*** Opening of GIVEN RECORDS ***
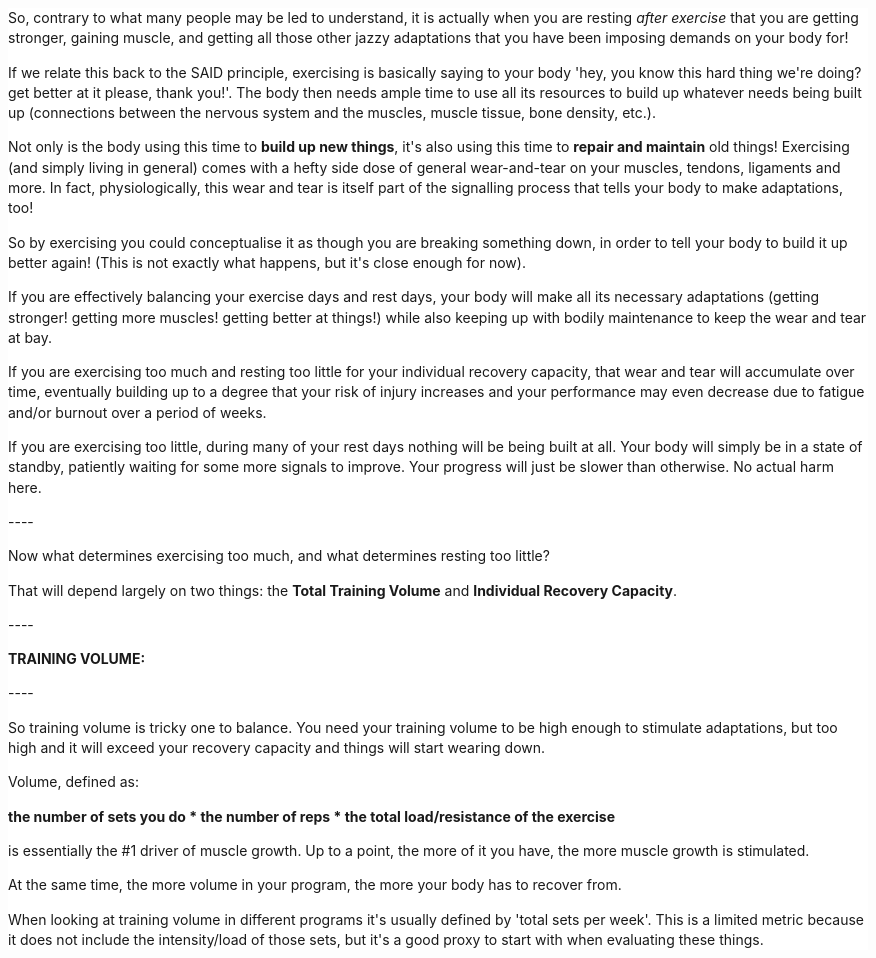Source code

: So, contrary to what many people may be led to understand, it is actually when you are resting *after exercise* that you are getting stronger, gaining muscle, and getting all those other jazzy adaptations that you have been imposing demands on your body for!

If we relate this back to the SAID principle, exercising is basically saying to your body 'hey, you know this hard thing we're doing? get better at it please, thank you!'. The body then needs ample time to use all its resources to build up whatever needs being built up (connections between the nervous system and the muscles, muscle tissue, bone density, etc.).

Not only is the body using this time to **build up new things**, it's also using this time to **repair and maintain** old things! Exercising (and simply living in general) comes with a hefty side dose of general wear-and-tear on your muscles, tendons, ligaments and more. In fact, physiologically, this wear and tear is itself part of the signalling process that tells your body to make adaptations, too!

So by exercising you could conceptualise it as though you are breaking something down, in order to tell your body to build it up better again! (This is not exactly what happens, but it's close enough for now).

If you are effectively balancing your exercise days and rest days, your body will make all its necessary adaptations (getting stronger! getting more muscles! getting better at things!) while also keeping up with bodily maintenance to keep the wear and tear at bay.

If you are exercising too much and resting too little for your individual recovery capacity, that wear and tear will accumulate over time, eventually building up to a degree that your risk of injury increases and your performance may even decrease due to fatigue and/or burnout over a period of weeks.

If you are exercising too little, during many of your rest days nothing will be being built at all. Your body will simply be in a state of standby, patiently waiting for some more signals to improve. Your progress will just be slower than otherwise. No actual harm here.

\----

Now what determines exercising too much, and what determines resting too little?

That will depend largely on two things: the **Total Training Volume** and **Individual Recovery Capacity**.

\----

**TRAINING VOLUME:**

\----

So training volume is tricky one to balance. You need your training volume to be high enough to stimulate adaptations, but too high and it will exceed your recovery capacity and things will start wearing down.

Volume, defined as:

**the number of sets you do \* the number of reps \* the total load/resistance of the exercise**

is essentially the #1 driver of muscle growth. Up to a point, the more of it you have, the more muscle growth is stimulated.

At the same time, the more volume in your program, the more your body has to recover from.

When looking at training volume in different programs it's usually defined by 'total sets per week'. This is a limited metric because it does not include the intensity/load of those sets, but it's a good proxy to start with when evaluating these things.
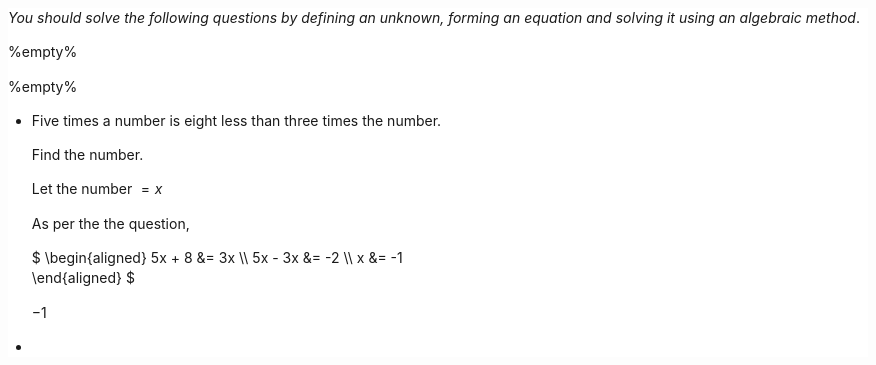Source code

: *You should solve the following questions by defining an unknown, forming an equation and solving it using an algebraic method*.

</div>
<div class='workings'>
<div class='working'>

%empty%

</div>
</div>
<div class='answers'>
<div class='answer'>

%empty%

</div>
</div>
<ul class='subquestion TODO'>
<li>
<div class='question_envelope rag_red subquestion'>
<div class='topics'>
<ul>
</ul>
</div>
<div class='question subquestion'>

Five times a number is eight less than three times the number.

Find the number.

</div>
<div class='workings'>
<div class='working'>

Let the number $=x$

As per the the question,

$
\begin{aligned}
5x + 8                                           &= 3x \\\\
5x - 3x                                          &= -2 \\\\
x                                                &= -1                                            
\end{aligned}
$

</div>
</div>
<div class='answers'>
<div class='answer'>

$-1$

</div>
</div>

</div>
</li>
<li>
<div class='question_envelope rag_red subquestion'>
<div class='topics'>
<ul>
</ul>
</div>
<div class='question subquestion'>
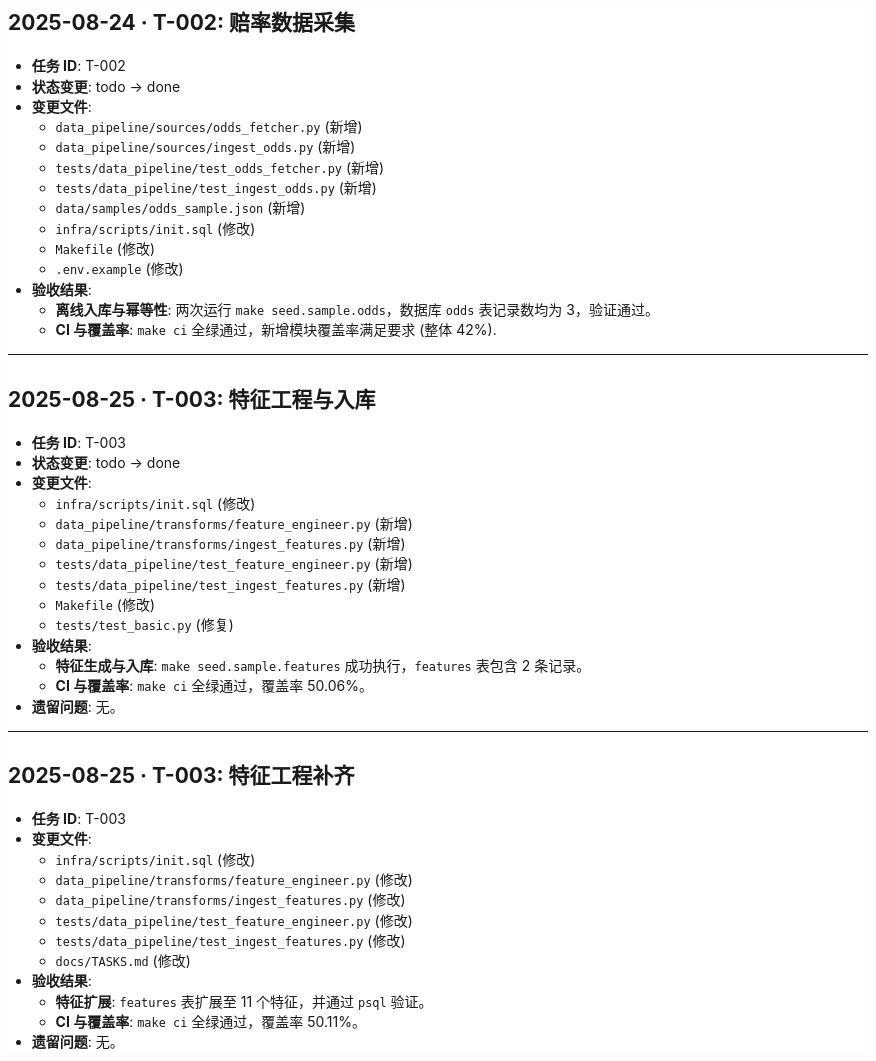 
## 2025-08-24 · T-002: 赔率数据采集

- **任务 ID**: T-002
- **状态变更**: todo → done
- **变更文件**:
  - `data_pipeline/sources/odds_fetcher.py` (新增)
  - `data_pipeline/sources/ingest_odds.py` (新增)
  - `tests/data_pipeline/test_odds_fetcher.py` (新增)
  - `tests/data_pipeline/test_ingest_odds.py` (新增)
  - `data/samples/odds_sample.json` (新增)
  - `infra/scripts/init.sql` (修改)
  - `Makefile` (修改)
  - `.env.example` (修改)
- **验收结果**:
  - **离线入库与幂等性**: 两次运行 `make seed.sample.odds`，数据库 `odds` 表记录数均为 3，验证通过。
  - **CI 与覆盖率**: `make ci` 全绿通过，新增模块覆盖率满足要求 (整体 42%).

---

## 2025-08-25 · T-003: 特征工程与入库

- **任务 ID**: T-003
- **状态变更**: todo → done
- **变更文件**:
  - `infra/scripts/init.sql` (修改)
  - `data_pipeline/transforms/feature_engineer.py` (新增)
  - `data_pipeline/transforms/ingest_features.py` (新增)
  - `tests/data_pipeline/test_feature_engineer.py` (新增)
  - `tests/data_pipeline/test_ingest_features.py` (新增)
  - `Makefile` (修改)
  - `tests/test_basic.py` (修复)
- **验收结果**:
  - **特征生成与入库**: `make seed.sample.features` 成功执行，`features` 表包含 2 条记录。
  - **CI 与覆盖率**: `make ci` 全绿通过，覆盖率 50.06%。
- **遗留问题**: 无。



---

## 2025-08-25 · T-003: 特征工程补齐

- **任务 ID**: T-003
- **变更文件**:
  - `infra/scripts/init.sql` (修改)
  - `data_pipeline/transforms/feature_engineer.py` (修改)
  - `data_pipeline/transforms/ingest_features.py` (修改)
  - `tests/data_pipeline/test_feature_engineer.py` (修改)
  - `tests/data_pipeline/test_ingest_features.py` (修改)
  - `docs/TASKS.md` (修改)
- **验收结果**:
  - **特征扩展**: `features` 表扩展至 11 个特征，并通过 `psql` 验证。
  - **CI 与覆盖率**: `make ci` 全绿通过，覆盖率 50.11%。
- **遗留问题**: 无。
*** Close of GIVEN RECORDS ***
• JOB ITEM: Where pictures appear in the records, leave them out; output everything else exactly.

• REPLY:
Source code

: So, contrary to what many people may be led to understand, it is actually when you are resting *after exercise* that you are getting stronger, gaining muscle, and getting all those other jazzy adaptations that you have been imposing demands on your body for!

If we relate this back to the SAID principle, exercising is basically saying to your body 'hey, you know this hard thing we're doing? get better at it please, thank you!'. The body then needs ample time to use all its resources to build up whatever needs being built up (connections between the nervous system and the muscles, muscle tissue, bone density, etc.).

Not only is the body using this time to **build up new things**, it's also using this time to **repair and maintain** old things! Exercising (and simply living in general) comes with a hefty side dose of general wear-and-tear on your muscles, tendons, ligaments and more. In fact, physiologically, this wear and tear is itself part of the signalling process that tells your body to make adaptations, too!

So by exercising you could conceptualise it as though you are breaking something down, in order to tell your body to build it up better again! (This is not exactly what happens, but it's close enough for now).

If you are effectively balancing your exercise days and rest days, your body will make all its necessary adaptations (getting stronger! getting more muscles! getting better at things!) while also keeping up with bodily maintenance to keep the wear and tear at bay.

If you are exercising too much and resting too little for your individual recovery capacity, that wear and tear will accumulate over time, eventually building up to a degree that your risk of injury increases and your performance may even decrease due to fatigue and/or burnout over a period of weeks.

If you are exercising too little, during many of your rest days nothing will be being built at all. Your body will simply be in a state of standby, patiently waiting for some more signals to improve. Your progress will just be slower than otherwise. No actual harm here.

\----

Now what determines exercising too much, and what determines resting too little?

That will depend largely on two things: the **Total Training Volume** and **Individual Recovery Capacity**.

\----

**TRAINING VOLUME:**

\----

So training volume is tricky one to balance. You need your training volume to be high enough to stimulate adaptations, but too high and it will exceed your recovery capacity and things will start wearing down.

Volume, defined as:

**the number of sets you do \* the number of reps \* the total load/resistance of the exercise**

is essentially the #1 driver of muscle growth. Up to a point, the more of it you have, the more muscle growth is stimulated.

At the same time, the more volume in your program, the more your body has to recover from.

When looking at training volume in different programs it's usually defined by 'total sets per week'. This is a limited metric because it does not include the intensity/load of those sets, but it's a good proxy to start with when evaluating these things.
Source code

: *You should solve the following questions by defining an unknown, forming an equation and solving it using an algebraic method*.

</div>
<div class='workings'>
<div class='working'>

%empty%

</div>
</div>
<div class='answers'>
<div class='answer'>

%empty%

</div>
</div>
<ul class='subquestion TODO'>
<li>
<div class='question_envelope rag_red subquestion'>
<div class='topics'>
<ul>
</ul>
</div>
<div class='question subquestion'>

Five times a number is eight less than three times the number.

Find the number.

</div>
<div class='workings'>
<div class='working'>

Let the number $=x$

As per the the question,

$
\begin{aligned}
5x + 8                                           &= 3x \\\\
5x - 3x                                          &= -2 \\\\
x                                                &= -1                                            
\end{aligned}
$

</div>
</div>
<div class='answers'>
<div class='answer'>

$-1$

</div>
</div>

</div>
</li>
<li>
<div class='question_envelope rag_red subquestion'>
<div class='topics'>
<ul>
</ul>
</div>
<div class='question subquestion'>
## 2025-08-24 · T-002: 赔率数据采集

- **任务 ID**: T-002
- **状态变更**: todo → done
- **变更文件**:
  - `data_pipeline/sources/odds_fetcher.py` (新增)
  - `data_pipeline/sources/ingest_odds.py` (新增)
  - `tests/data_pipeline/test_odds_fetcher.py` (新增)
  - `tests/data_pipeline/test_ingest_odds.py` (新增)
  - `data/samples/odds_sample.json` (新增)
  - `infra/scripts/init.sql` (修改)
  - `Makefile` (修改)
  - `.env.example` (修改)
- **验收结果**:
  - **离线入库与幂等性**: 两次运行 `make seed.sample.odds`，数据库 `odds` 表记录数均为 3，验证通过。
  - **CI 与覆盖率**: `make ci` 全绿通过，新增模块覆盖率满足要求 (整体 42%).

---

## 2025-08-25 · T-003: 特征工程与入库

- **任务 ID**: T-003
- **状态变更**: todo → done
- **变更文件**:
  - `infra/scripts/init.sql` (修改)
  - `data_pipeline/transforms/feature_engineer.py` (新增)
  - `data_pipeline/transforms/ingest_features.py` (新增)
  - `tests/data_pipeline/test_feature_engineer.py` (新增)
  - `tests/data_pipeline/test_ingest_features.py` (新增)
  - `Makefile` (修改)
  - `tests/test_basic.py` (修复)
- **验收结果**:
  - **特征生成与入库**: `make seed.sample.features` 成功执行，`features` 表包含 2 条记录。
  - **CI 与覆盖率**: `make ci` 全绿通过，覆盖率 50.06%。
- **遗留问题**: 无。



---

## 2025-08-25 · T-003: 特征工程补齐

- **任务 ID**: T-003
- **变更文件**:
  - `infra/scripts/init.sql` (修改)
  - `data_pipeline/transforms/feature_engineer.py` (修改)
  - `data_pipeline/transforms/ingest_features.py` (修改)
  - `tests/data_pipeline/test_feature_engineer.py` (修改)
  - `tests/data_pipeline/test_ingest_features.py` (修改)
  - `docs/TASKS.md` (修改)
- **验收结果**:
  - **特征扩展**: `features` 表扩展至 11 个特征，并通过 `psql` 验证。
  - **CI 与覆盖率**: `make ci` 全绿通过，覆盖率 50.11%。
- **遗留问题**: 无。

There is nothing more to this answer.